Elle s’appelle Chani Aryeh-Bain, candidate conservatrice dans la circonscription de Eglinton-Lawrence, à Toronto, aux prochaines élections fédérales.
Juive orthodoxe, elle a contesté devant la Cour fédérale la décision du Directeur général des élections du Canada (DGE) d’appliquer la loi qui fixe la date de la prochaine élection au 21 octobre.
Motif ? Le 21 octobre tombe en conflit avec la fête juive de Shemini Atzeret durant laquelle les juifs pratiquants ne travaillent pas.
Un DGE discriminatoire ?
La décision rendue par la Cour fédérale, le 23 juillet dernier, semble lui donner raison puisqu’elle ordonne au DGE de reconsidérer ses options.
La candidate conservatrice juge déraisonnable le maintien de la date du 21 octobre et demande son report au 28 octobre, afin de lui permettre de faire campagne, de sortir le vote dans sa circonscription et d’aller voter elle-même, ce jour-là.
En fait, il en va de sa propre élection dans la circonscription de Eglinton-Lawrence qui compte 5000 électeurs juifs orthodoxes. Or, le libéral Marco Mendicino a battu son rival conservateur Joe Oliver, à l’élection de 2015, par à peine 3500 voix.
La religion ne doit pas interférer dans la vie démocratique et le DGE n’a pas de motif raisonnable pour chambarder l’organisation des élections, à trois mois d’avis, à l’échelle de tout le pays.

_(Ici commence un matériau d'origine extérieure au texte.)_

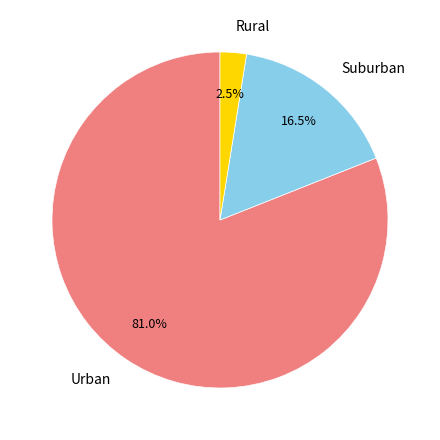

Rank the categories by value from lowest to highest.

Rural, Suburban, Urban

Ce qui lui est demandé engendre une contrainte excessive, pour l’institution du DGE, pour le gouvernement, pour les partis politiques et surtout pour les contribuables canadiens et québécois qui doivent en assumer les frais.
Quand l’extrême mène
La candidate conservatrice a raconté à Global News, le 16 juillet dernier, qu’elle avait eu son investiture, en avril dernier, et c’est plus tard qu’elle a regardé le calendrier et constaté que le 21 octobre allait tomber en conflit avec sa fête religieuse.

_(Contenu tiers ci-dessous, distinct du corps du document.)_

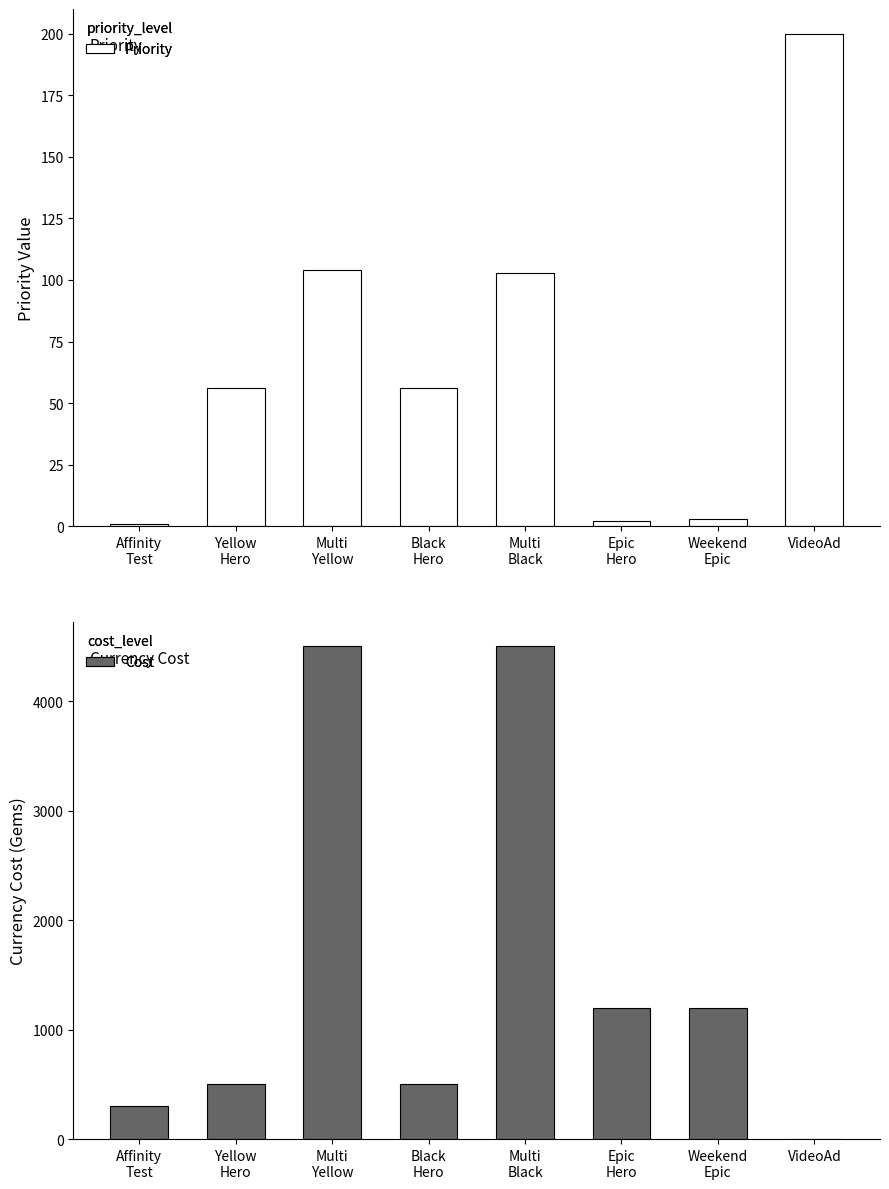

What position from the right is Multi
Yellow?

6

Difficile à croire quand on sait à quel point la vie des juifs orthodoxes est arrimée à leur calendrier hébraïque.
Difficile à croire aussi, car le sujet est en discussion avec le DGE depuis des mois. Le président du Centre consultatif des relations juives et israéliennes (CIJA), Shimon Koffler Fogel, l’a affirmé. Son organisme est en lien avec le DGE à ce sujet depuis un an.
De plus, plusieurs députés et candidats juifs (libéraux et conservateurs) du Québec et de l’Ontario ont sensibilisé le DGE à cet enjeu.
On le voit. Les communautés juives ne sont pas monolithiques. Il y a ceux qui choisissent la voie du dialogue et ceux qui choisissent la confrontation pour imposer leurs valeurs religieuses à tout un pays.
Le DGE s’est d’ailleurs montré très ouvert aux représentations qui lui ont été faites. Il a pris les moyens pour faciliter l’exercice du vote aux citoyens juifs, notamment en ajoutant du personnel dans les bureaux de vote à forte concentration juive.
Le président du CIJA a eu le courage de reconnaître que « changer la date à ce stade entraîne des implications logistiques et financières considérables » (The Canadian Jewish News, 24 juillet 2019).
En effet. Le mieux vivre commande de ne pas se laisser mener par les éléments extrêmes, sinon nous serons condamnés à vivre sous la tyrannie des minorités.